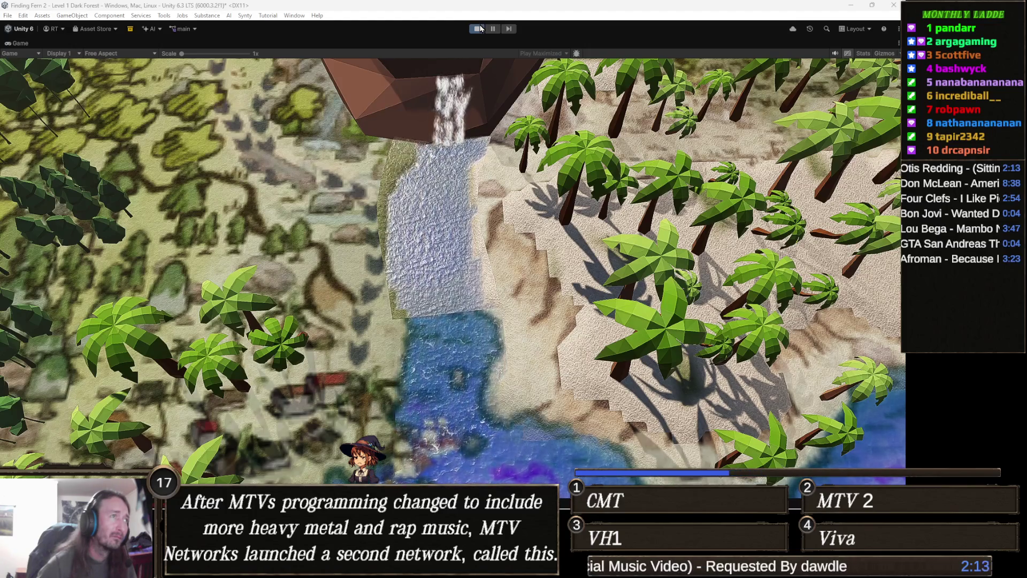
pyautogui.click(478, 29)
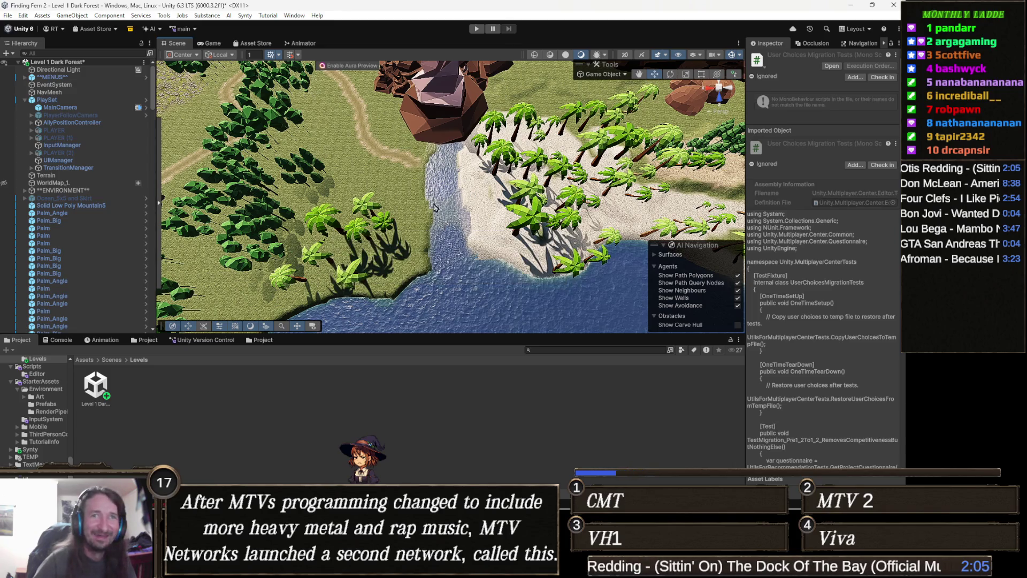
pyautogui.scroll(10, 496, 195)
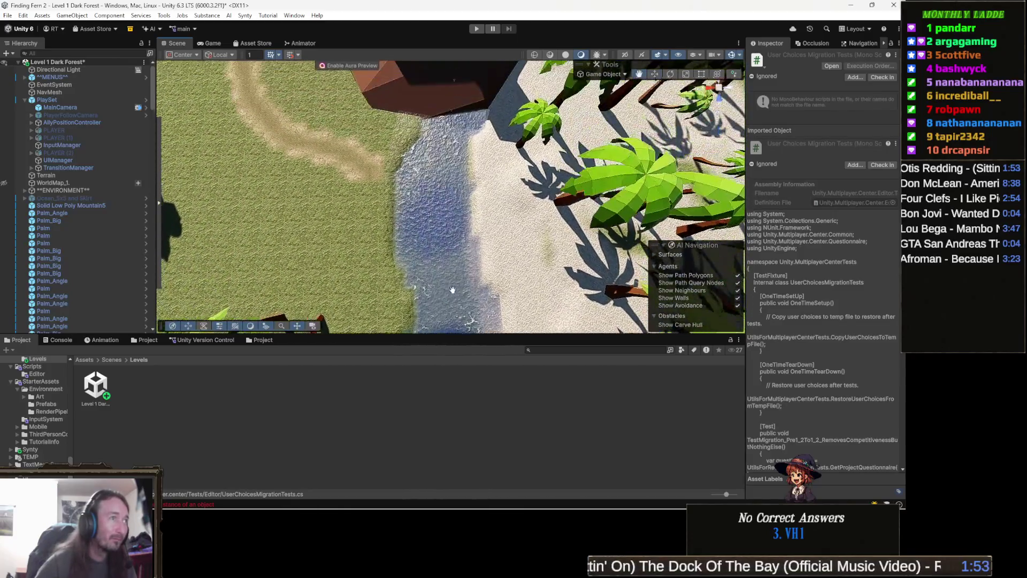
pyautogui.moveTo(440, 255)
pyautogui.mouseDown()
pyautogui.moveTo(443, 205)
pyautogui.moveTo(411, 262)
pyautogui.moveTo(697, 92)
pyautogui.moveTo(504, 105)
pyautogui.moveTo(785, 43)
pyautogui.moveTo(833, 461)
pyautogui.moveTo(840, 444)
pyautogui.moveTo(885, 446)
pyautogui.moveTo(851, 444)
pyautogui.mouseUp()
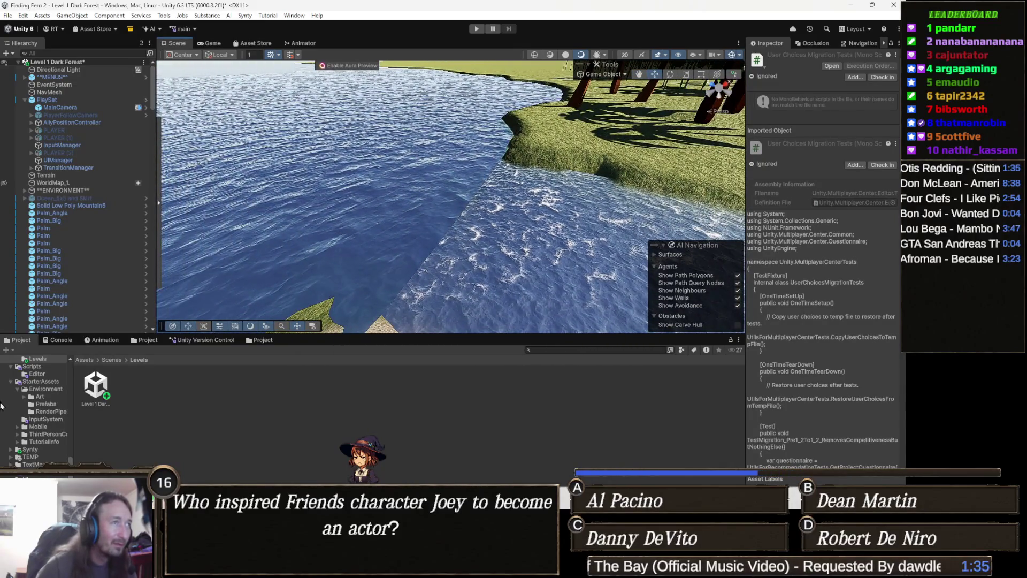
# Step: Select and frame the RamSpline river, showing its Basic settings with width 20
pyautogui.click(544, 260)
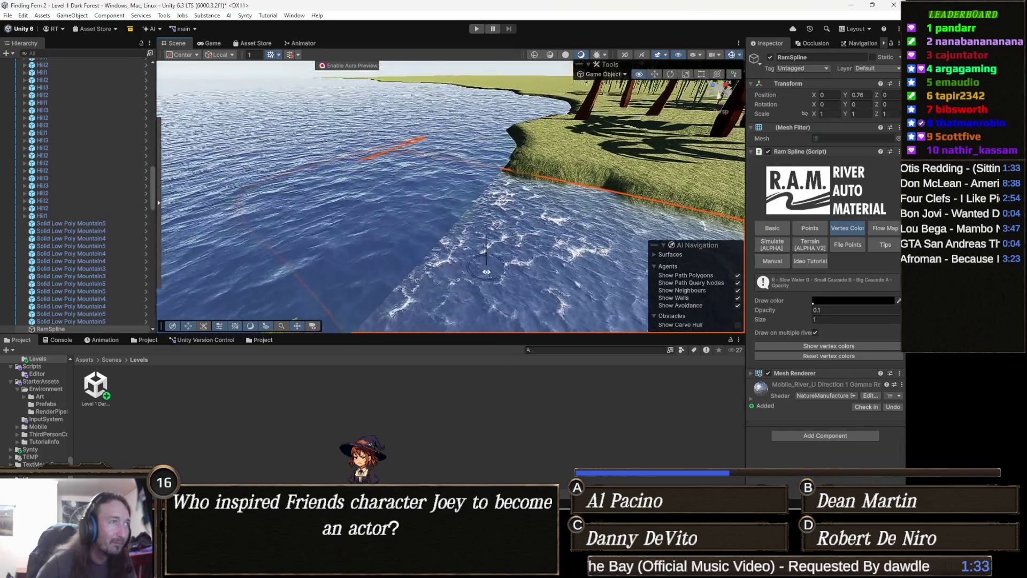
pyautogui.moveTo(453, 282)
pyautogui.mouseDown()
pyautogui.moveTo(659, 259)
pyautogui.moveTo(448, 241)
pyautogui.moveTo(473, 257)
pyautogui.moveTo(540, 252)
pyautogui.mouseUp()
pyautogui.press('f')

**Problem description:**
Please retype all the entries word for word, omitting the pictures.

**Result for this exercise:**
pyautogui.click(478, 29)
pyautogui.scroll(10, 496, 195)
pyautogui.moveTo(440, 255)
pyautogui.mouseDown()
pyautogui.moveTo(443, 205)
pyautogui.moveTo(411, 262)
pyautogui.moveTo(697, 92)
pyautogui.moveTo(504, 105)
pyautogui.moveTo(785, 43)
pyautogui.moveTo(833, 461)
pyautogui.moveTo(840, 444)
pyautogui.moveTo(885, 446)
pyautogui.moveTo(851, 444)
pyautogui.mouseUp()
# Step: Select and frame the RamSpline river, showing its Basic settings with width 20
pyautogui.click(544, 260)
pyautogui.moveTo(453, 282)
pyautogui.mouseDown()
pyautogui.moveTo(659, 259)
pyautogui.moveTo(448, 241)
pyautogui.moveTo(473, 257)
pyautogui.moveTo(540, 252)
pyautogui.mouseUp()
pyautogui.press('f')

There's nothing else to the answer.